The novel comes from Howard’s point of view. The prose is simple and direct, lyrical in a restrained manner. The prose mimics what Howard says about birds: “Air and light and swiftness.” The interior consciousness of Howard is effectively staccato, punctuated like pecks of thought or short images. The inner life is not one of fluid struggling, as in Virginia Woolf or James Joyce, but closer to the emotionally-charged rational conflicts of later Henry James. As the eighteenth-century English poet Alexander Pope said, the sound must seem an echo of the sense. That’s true in Meijer’s book, where the seemingly loose filaments of Howard’s life begin to coalesce at the midpoint and thereafter cohere around the real theme of the novel, the bird cottage, which she purchased through an inheritance left by her father. It’s difficult to conjure the heroine of this story: is it Howard or the birds? It’s not the men, some of whom are famous, like the visit by Julian Huxley.
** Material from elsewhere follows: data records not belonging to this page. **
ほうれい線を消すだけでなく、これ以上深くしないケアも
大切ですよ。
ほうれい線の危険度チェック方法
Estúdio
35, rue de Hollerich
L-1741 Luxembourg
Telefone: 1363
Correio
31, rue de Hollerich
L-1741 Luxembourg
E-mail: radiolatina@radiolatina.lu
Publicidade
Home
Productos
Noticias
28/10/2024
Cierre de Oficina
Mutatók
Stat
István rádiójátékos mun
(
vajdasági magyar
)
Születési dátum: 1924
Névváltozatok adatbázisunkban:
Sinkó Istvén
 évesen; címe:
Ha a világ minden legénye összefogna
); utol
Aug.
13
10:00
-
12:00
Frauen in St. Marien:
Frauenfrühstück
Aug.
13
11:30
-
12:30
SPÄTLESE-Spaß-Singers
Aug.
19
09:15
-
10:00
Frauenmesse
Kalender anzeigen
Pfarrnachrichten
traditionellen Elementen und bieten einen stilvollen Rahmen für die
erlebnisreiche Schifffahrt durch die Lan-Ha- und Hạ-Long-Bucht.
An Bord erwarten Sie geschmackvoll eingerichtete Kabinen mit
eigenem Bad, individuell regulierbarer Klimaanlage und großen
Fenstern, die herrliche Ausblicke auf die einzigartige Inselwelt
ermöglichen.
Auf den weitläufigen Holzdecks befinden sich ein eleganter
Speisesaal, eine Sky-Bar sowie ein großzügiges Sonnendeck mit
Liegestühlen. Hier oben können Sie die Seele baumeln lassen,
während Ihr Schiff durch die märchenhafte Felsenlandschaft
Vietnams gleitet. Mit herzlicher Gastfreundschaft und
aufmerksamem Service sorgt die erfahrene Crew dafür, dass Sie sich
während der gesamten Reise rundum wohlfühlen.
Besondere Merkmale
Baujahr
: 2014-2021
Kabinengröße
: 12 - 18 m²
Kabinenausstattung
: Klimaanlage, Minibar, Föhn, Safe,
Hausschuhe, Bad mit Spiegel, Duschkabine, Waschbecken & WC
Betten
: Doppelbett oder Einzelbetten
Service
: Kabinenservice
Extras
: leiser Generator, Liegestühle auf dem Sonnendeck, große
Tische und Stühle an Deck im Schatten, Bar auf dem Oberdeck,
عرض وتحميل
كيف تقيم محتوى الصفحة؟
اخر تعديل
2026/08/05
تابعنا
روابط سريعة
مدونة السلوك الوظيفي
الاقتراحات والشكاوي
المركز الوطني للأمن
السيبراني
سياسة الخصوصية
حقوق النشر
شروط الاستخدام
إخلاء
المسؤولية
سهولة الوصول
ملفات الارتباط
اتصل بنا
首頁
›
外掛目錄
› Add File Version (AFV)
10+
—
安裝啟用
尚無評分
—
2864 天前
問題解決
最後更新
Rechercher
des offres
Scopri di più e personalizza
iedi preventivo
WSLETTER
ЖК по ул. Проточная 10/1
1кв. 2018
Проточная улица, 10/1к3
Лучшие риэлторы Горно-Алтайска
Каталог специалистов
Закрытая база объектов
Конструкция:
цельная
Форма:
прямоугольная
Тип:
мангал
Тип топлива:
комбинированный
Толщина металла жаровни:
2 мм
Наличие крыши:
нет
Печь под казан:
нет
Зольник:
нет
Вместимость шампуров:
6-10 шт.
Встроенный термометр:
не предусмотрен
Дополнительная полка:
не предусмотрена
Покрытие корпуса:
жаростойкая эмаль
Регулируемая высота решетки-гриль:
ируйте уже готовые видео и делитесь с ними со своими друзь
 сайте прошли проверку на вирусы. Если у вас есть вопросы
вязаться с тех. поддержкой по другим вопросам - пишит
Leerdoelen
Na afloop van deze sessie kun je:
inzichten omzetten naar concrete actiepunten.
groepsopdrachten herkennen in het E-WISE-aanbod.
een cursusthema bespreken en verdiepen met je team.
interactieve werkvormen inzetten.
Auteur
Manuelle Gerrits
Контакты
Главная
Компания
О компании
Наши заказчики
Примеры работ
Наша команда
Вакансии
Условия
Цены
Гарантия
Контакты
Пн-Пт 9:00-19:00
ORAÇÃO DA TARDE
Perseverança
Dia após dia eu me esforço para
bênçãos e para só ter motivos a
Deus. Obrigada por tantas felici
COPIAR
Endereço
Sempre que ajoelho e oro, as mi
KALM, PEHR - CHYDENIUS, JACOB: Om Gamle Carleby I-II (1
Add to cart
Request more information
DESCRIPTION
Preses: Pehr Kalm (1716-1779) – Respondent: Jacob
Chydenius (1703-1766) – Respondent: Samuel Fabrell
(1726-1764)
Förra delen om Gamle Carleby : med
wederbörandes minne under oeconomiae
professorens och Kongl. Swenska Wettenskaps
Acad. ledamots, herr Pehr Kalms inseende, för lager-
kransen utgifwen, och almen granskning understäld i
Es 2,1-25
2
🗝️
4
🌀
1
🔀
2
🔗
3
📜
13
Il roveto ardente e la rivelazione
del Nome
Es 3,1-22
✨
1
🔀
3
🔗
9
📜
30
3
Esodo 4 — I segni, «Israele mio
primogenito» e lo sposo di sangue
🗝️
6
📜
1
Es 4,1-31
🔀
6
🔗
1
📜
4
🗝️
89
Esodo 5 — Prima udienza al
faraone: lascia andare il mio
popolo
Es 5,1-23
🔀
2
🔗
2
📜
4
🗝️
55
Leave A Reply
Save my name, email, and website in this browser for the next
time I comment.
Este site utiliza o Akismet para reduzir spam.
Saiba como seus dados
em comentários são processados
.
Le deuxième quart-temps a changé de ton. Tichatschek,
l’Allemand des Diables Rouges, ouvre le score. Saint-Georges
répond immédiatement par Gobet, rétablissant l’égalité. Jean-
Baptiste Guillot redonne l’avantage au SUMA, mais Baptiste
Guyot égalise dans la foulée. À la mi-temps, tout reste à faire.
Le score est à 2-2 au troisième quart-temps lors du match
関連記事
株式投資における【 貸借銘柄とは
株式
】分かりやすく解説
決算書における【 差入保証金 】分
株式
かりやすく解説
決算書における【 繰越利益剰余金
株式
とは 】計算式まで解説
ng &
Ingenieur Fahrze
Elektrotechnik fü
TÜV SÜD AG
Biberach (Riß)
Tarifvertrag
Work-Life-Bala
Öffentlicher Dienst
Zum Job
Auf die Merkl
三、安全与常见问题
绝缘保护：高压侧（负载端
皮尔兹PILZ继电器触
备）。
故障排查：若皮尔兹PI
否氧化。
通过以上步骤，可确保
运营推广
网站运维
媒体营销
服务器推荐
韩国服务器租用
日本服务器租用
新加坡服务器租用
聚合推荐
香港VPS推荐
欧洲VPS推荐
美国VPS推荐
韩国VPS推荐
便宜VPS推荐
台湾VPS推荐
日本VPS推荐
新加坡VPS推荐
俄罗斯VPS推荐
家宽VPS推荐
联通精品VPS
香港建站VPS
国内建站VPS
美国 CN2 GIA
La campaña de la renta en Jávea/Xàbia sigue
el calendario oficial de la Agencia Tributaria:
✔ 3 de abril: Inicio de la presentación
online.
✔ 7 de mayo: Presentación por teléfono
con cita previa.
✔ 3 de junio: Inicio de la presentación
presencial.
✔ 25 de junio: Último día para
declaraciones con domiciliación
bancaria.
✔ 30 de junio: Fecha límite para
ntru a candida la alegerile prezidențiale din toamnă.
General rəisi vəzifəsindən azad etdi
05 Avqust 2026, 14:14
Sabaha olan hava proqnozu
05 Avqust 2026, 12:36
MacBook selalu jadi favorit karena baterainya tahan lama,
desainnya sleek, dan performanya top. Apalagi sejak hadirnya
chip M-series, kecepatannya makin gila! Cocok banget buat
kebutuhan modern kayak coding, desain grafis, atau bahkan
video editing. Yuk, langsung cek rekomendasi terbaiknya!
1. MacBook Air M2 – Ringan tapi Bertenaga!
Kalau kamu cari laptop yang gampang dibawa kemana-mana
Is it really so odd to open one’s home to the creatures of nature’s world? We already have among us indoors mice, sometimes rats or squirrels, bats, bees and flies, spiders, ants, creepy-crawlers, etc. The problem is that we’ve sealed off, or have tried to, our houses, streets, towns, and cities from the larger ecosphere. That’s the point of the book: the bird cottage is not a human home only; rather, it’s a democratic meeting place, common ground, for interaction with the natural environment as one organism.  This philosophical outlook is reminiscent of Thoreau or Annie Dillard’s Pilgrim at Tinker Creek. In her words, Howard wants to “do justice to their lives and their world.” This type of reflection is implied often in the book, for the human as well as bird characters. Indeed, Meijer is an accomplished philosopher who has written about interspecies communication in works such as When Animals Speak (NYU Press, 2019). Animals make choices, like humans, or should be permitted to do so. We manufacture airports and office complexes without any consideration of their lives, pushing them aside. Instead, human constructions could surely be made to accommodate their needs.

In spite of her lack of “scientific” training, Howard was an accomplished naturalist who went on to write about birds for journals, culminating in two popular books translated into many languages: Birds as Individuals and Living with Birds. The feminist components of the narrative are strong, and Meijer is aware of the prejudices Howard encountered because of her gender. The novel is a testament to the willpower of a woman who wanted to teach the world about the dangers of ignoring nature, much like Rachel Carson. Howard was born in 1894, the late Victorian age with its clinging social and moral strictures. The characters move from thriving in peaceful Edwardian England to the privations of two world wars, continuities and discontinuities elegantly limned by Meijer. Howard wanted to make her own decisions about the direction of her life, just as she recognized that “animals” from insects and mammals to birds are agents of their own lives. By the time she died in 1973, the world was literally a different place. While the bird cottage was left to a trust, with Howard buried on the property, they eventually sold off the property and trees were cut down.